Nouveau clash militaire dans le Gegharkunik

Actualité
28.07.2021

Inhabituellement laconique et volontairement imprécis, le communiqué officiel du Ministère de la défense ce matin ne manque pas d'inquiéter. Et pour cause. Selon des sources officielles, les combats "dans le Nord-Est" se dérouleraient toujours à l'heure où nous publions cet article, dans la région de Vardenis -province du Gegharkunik- autour du hameau Verin Shorzha. Il y aurait, côté arménien, 3 morts et 3 blessés, de même, 3 postes militaires seraient tombés. Rappelons que les troupes azéries y avaient pris position le 12 mai dernier et n'en sont jamais reparties. Des "gardes-frontières" annonçaient Bakou et Yerevan…

Par Olivier Merlet

Dans le même temps au sud du pays, à Yeraskh, frontalière avec le Nakhitchevan (mais aussi de la Turquie et de l'Iran) on assisterait depuis les échanges de tirs nourris en début de semaine dernière, à une concentration massive des forces azéries.  Moins de 100 kilomètres séparent Vardenis de Yerask, la route qui les relie coupe l'Arménie de part en part. Son occupation placerait de fait sous contrôle azéri, tout le plateau du Syunik depuis Martuni et l'est du lac Sevan jusqu'au Nakhitchevan en passant par Yegheghnazor.

Le lieutenant-colonel Danny Pith, attaché de défense de France pour la région du Caucase en Géorgie, Arménie et Azerbaïdjan était en visite hier, mardi, à Yerevan. Il revenait de Bakou et devait repartir dans la journée de ce mercredi. Hier après-midi de même, des avions militaires ont effectué des survols réguliers de la capitale jusqu'en début de soirée, clairement entendus par les habitants du centre-ville. À propos ou simple coïncidence, exercices ou opérations militaires en cours, il semble qu'aucune communication officielle ne s'en soit fait l'écho.

Archak Karapetyan, Ministre arménien de la défense tout fraichement nommé, suite à une conversation téléphonique avec son homologue russe Sergueï Choïgou lundi 26, assisterait en ce moment même à une réunion tripartite à Moscou à laquelle participerait également Zakir Hasanov, Ministre de la Défense azerbaidjanais et General colonel commandant en chef de la seconde guerre du Karabakh.

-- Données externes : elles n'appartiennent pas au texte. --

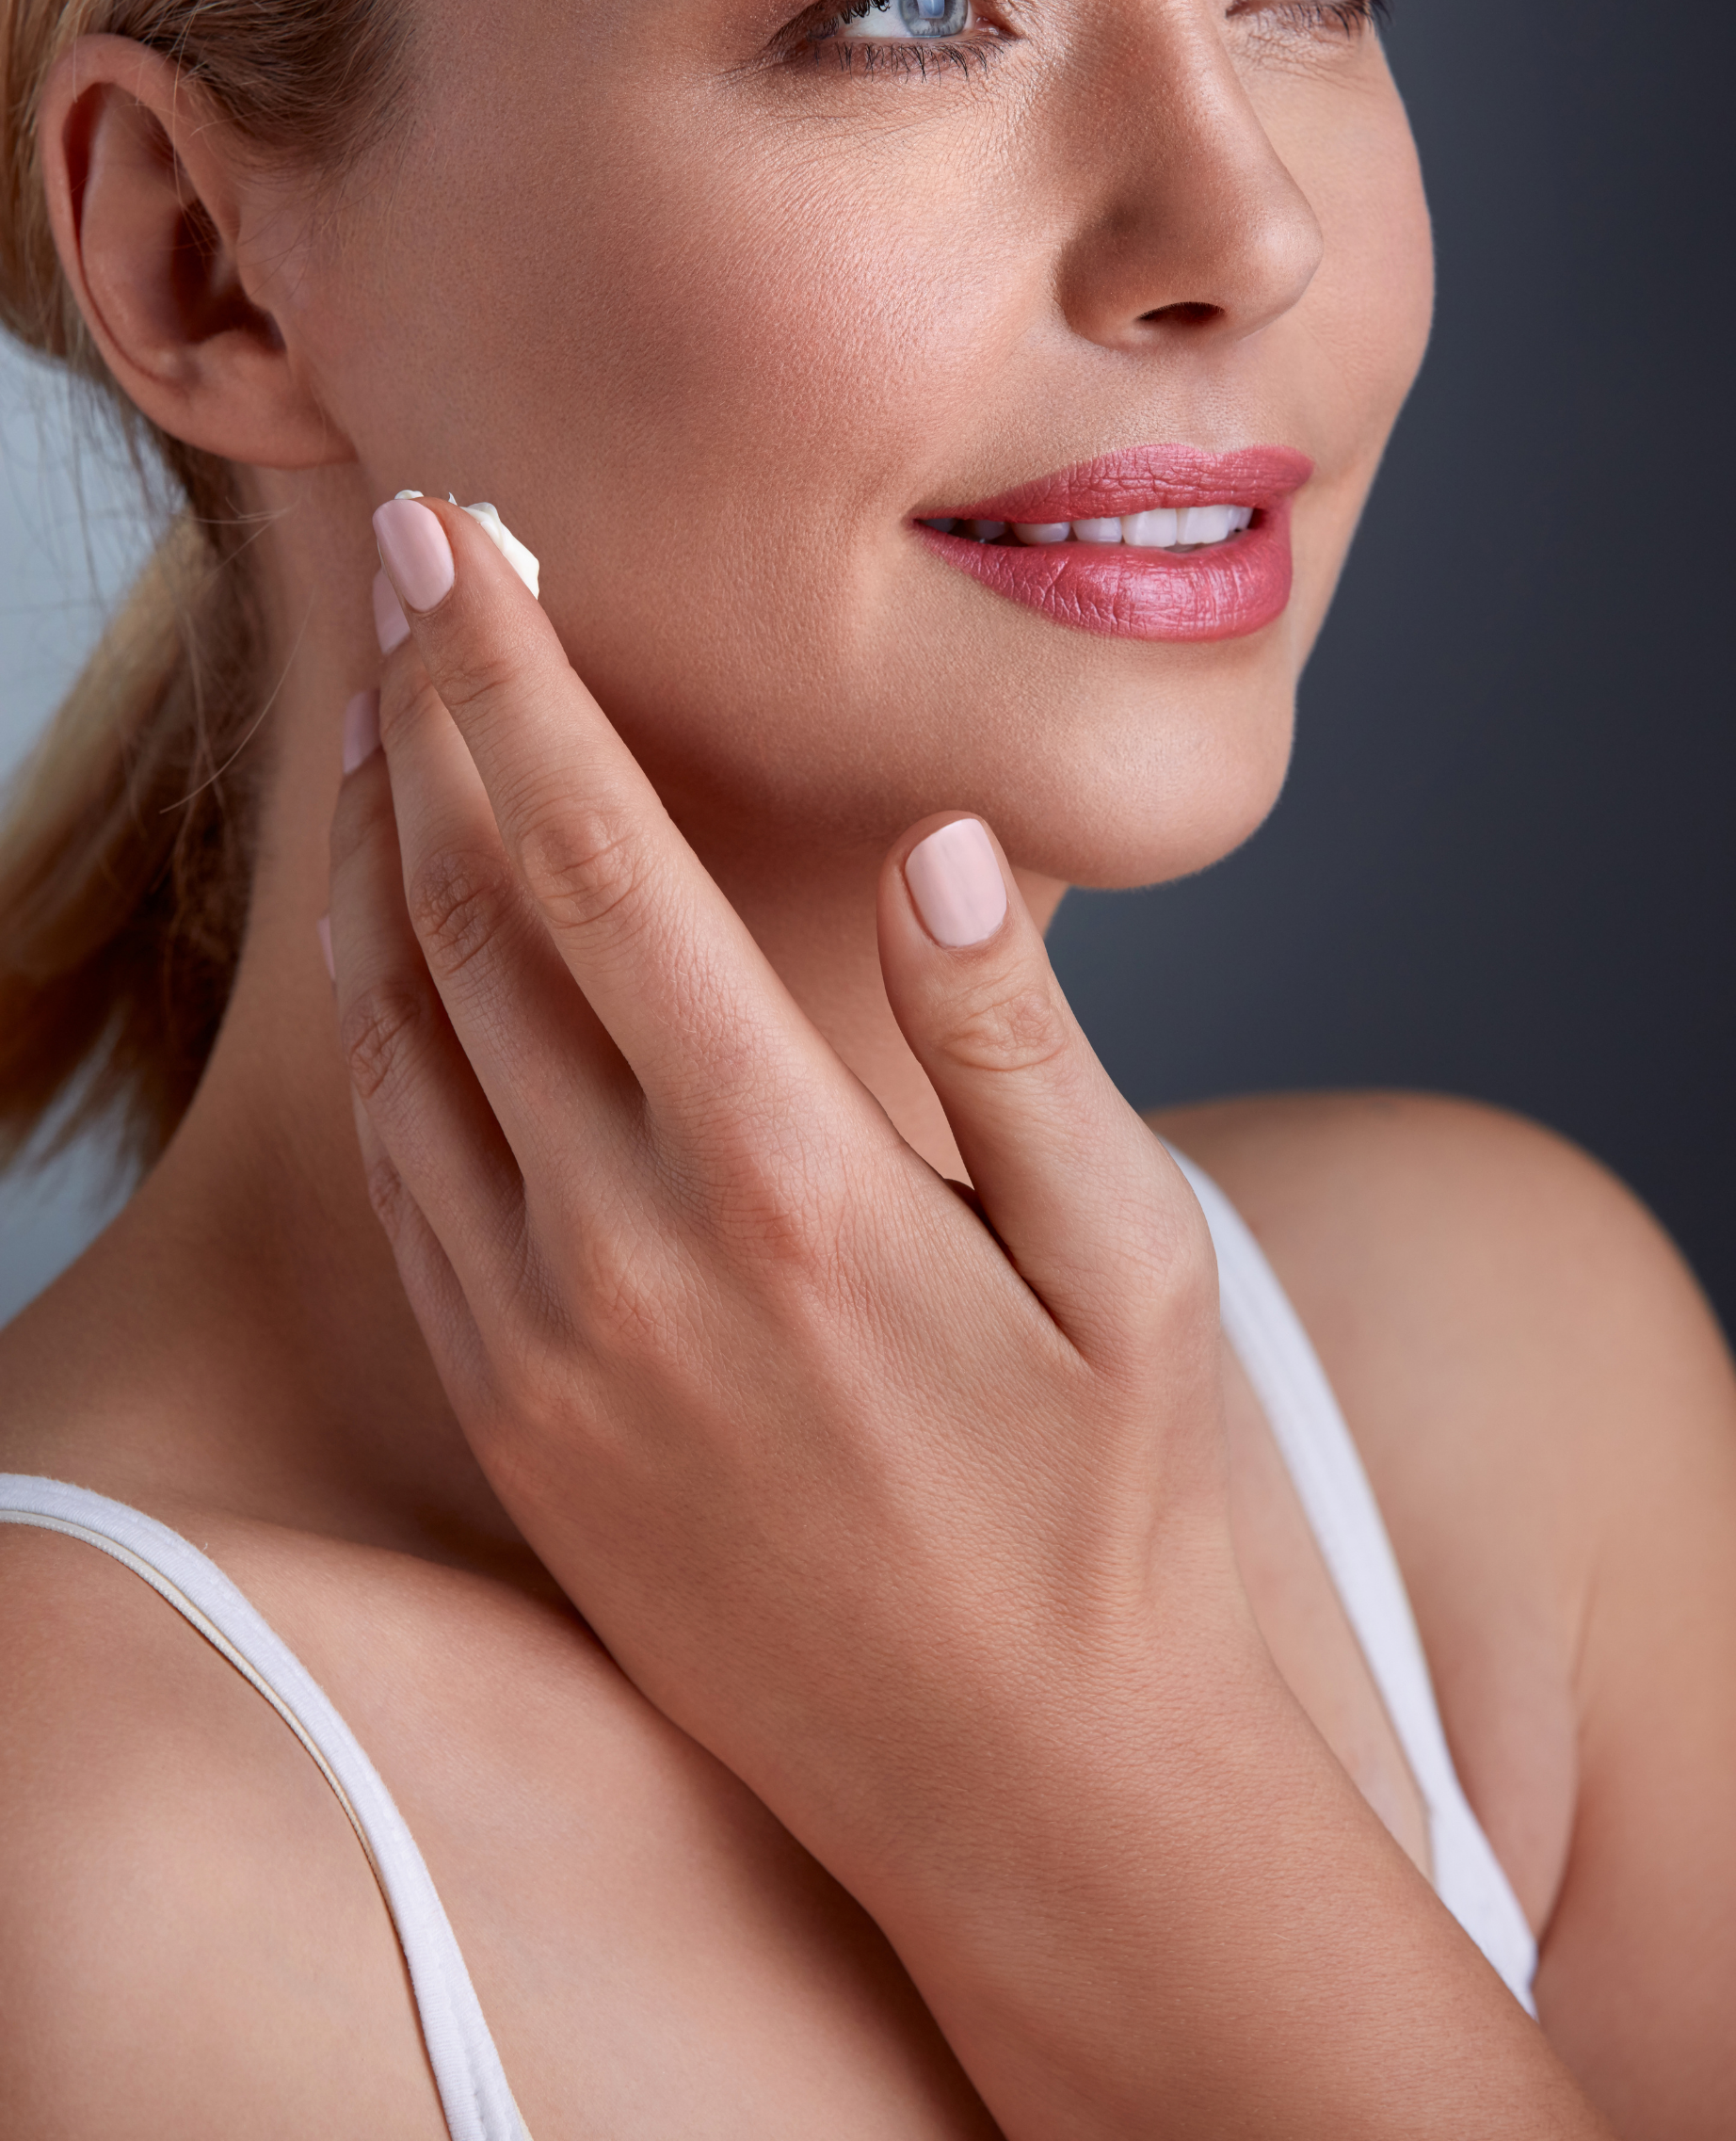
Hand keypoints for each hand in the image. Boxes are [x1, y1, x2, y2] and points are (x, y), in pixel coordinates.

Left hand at [330, 494, 1234, 1879]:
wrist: (1016, 1789)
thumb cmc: (1107, 1511)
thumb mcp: (1129, 1263)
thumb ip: (1015, 1042)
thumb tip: (934, 845)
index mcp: (786, 1178)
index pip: (594, 857)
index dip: (508, 675)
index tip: (455, 533)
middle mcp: (626, 1250)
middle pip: (469, 914)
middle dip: (424, 716)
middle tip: (405, 573)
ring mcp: (542, 1346)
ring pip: (403, 1037)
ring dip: (379, 860)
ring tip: (386, 726)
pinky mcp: (509, 1422)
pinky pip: (399, 1177)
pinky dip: (382, 1029)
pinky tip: (401, 953)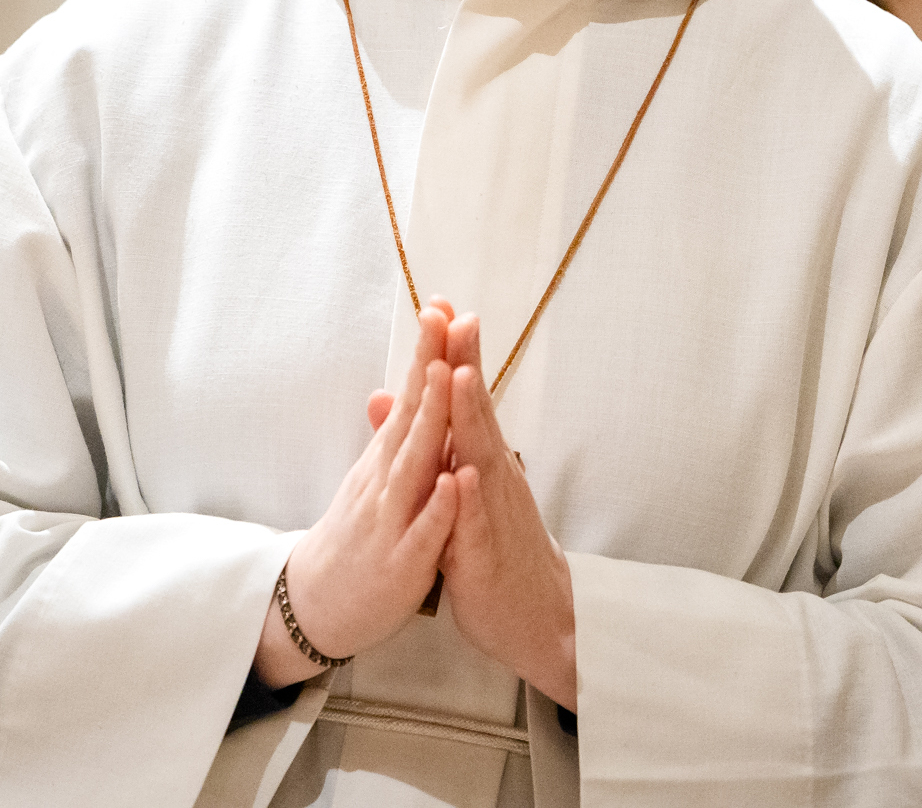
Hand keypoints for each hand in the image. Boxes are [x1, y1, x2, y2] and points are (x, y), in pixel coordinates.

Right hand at [256, 300, 459, 686]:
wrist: (316, 606)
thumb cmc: (355, 537)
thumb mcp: (371, 479)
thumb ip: (390, 436)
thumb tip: (397, 388)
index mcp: (385, 460)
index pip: (408, 397)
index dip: (425, 353)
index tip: (441, 306)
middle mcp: (384, 480)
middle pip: (410, 416)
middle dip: (430, 367)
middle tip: (443, 318)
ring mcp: (391, 520)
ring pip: (414, 466)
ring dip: (431, 422)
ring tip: (447, 378)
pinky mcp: (400, 563)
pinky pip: (423, 533)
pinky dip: (440, 508)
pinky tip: (456, 482)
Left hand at [438, 314, 577, 708]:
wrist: (534, 616)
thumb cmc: (491, 548)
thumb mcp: (453, 487)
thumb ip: (428, 441)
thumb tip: (388, 396)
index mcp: (480, 459)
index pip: (465, 398)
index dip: (452, 352)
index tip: (439, 305)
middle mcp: (492, 475)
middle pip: (478, 412)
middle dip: (464, 364)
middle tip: (456, 316)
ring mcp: (493, 512)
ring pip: (480, 458)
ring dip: (471, 418)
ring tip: (458, 376)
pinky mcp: (486, 554)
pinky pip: (479, 524)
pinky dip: (471, 498)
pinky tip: (464, 475)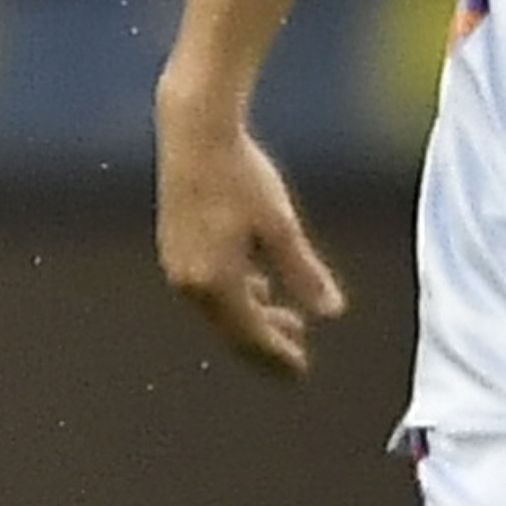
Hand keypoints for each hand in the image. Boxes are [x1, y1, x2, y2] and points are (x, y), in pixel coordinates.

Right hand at [158, 108, 350, 377]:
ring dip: (251, 317)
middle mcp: (188, 282)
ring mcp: (176, 266)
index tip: (300, 372)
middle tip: (298, 351)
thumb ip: (304, 273)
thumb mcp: (281, 226)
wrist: (194, 133)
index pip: (250, 336)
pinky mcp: (173, 247)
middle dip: (265, 343)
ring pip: (217, 310)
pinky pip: (206, 289)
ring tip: (284, 316)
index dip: (277, 357)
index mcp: (215, 282)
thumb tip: (332, 313)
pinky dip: (234, 296)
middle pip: (230, 330)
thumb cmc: (240, 175)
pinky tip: (255, 281)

On se souvient que les échanges de feu nourris, la semaine dernière à Yeraskh, avait eu lieu alors qu'Ilham Aliyev s'entretenait avec Vladimir Poutine de la résolution du tracé des frontières. De même, l'entrée des troupes azéries sur le territoire souverain de la République d'Arménie en mai dernier avait clairement pour objectif de faire monter la tension en Arménie à l'approche des élections.

Certaines sources voient dans ces derniers événements les prémices d'une offensive majeure Nord-Sud, Gegharkunik-Nakhitchevan, qui couperait le pays en deux, d'autres estiment cyniquement que Bakou prend désormais l'habitude de soutenir d'actions militaires violentes toute négociation diplomatique.

Dans un entretien vidéo à nos confrères de News.am, l'ambassadeur de France Jonathan Lacôte fait part de son inquiétude et celle de la France au regard de "la dégradation continue de la situation aux frontières de l'Arménie". Il appelle à une reprise du processus politique, "processus de bonne foi qui ne saurait être mené sous la contrainte ou la force". Il rappelle également que "des contacts ont lieu entre la France, la Russie et les États-Unis, dans le cadre de la coprésidence du groupe de Minsk pour contribuer dans un premier temps à l'apaisement des tensions et le moment venu, à la reprise d'un processus politique. Notre préoccupation immédiate reste bien sûr la situation aux frontières de l'Arménie, sans préjudice des autres points de l'accord du 9 novembre qui font encore l'objet de contentieux, notamment de la nécessité de libérer tous les prisonniers détenus en Azerbaïdjan".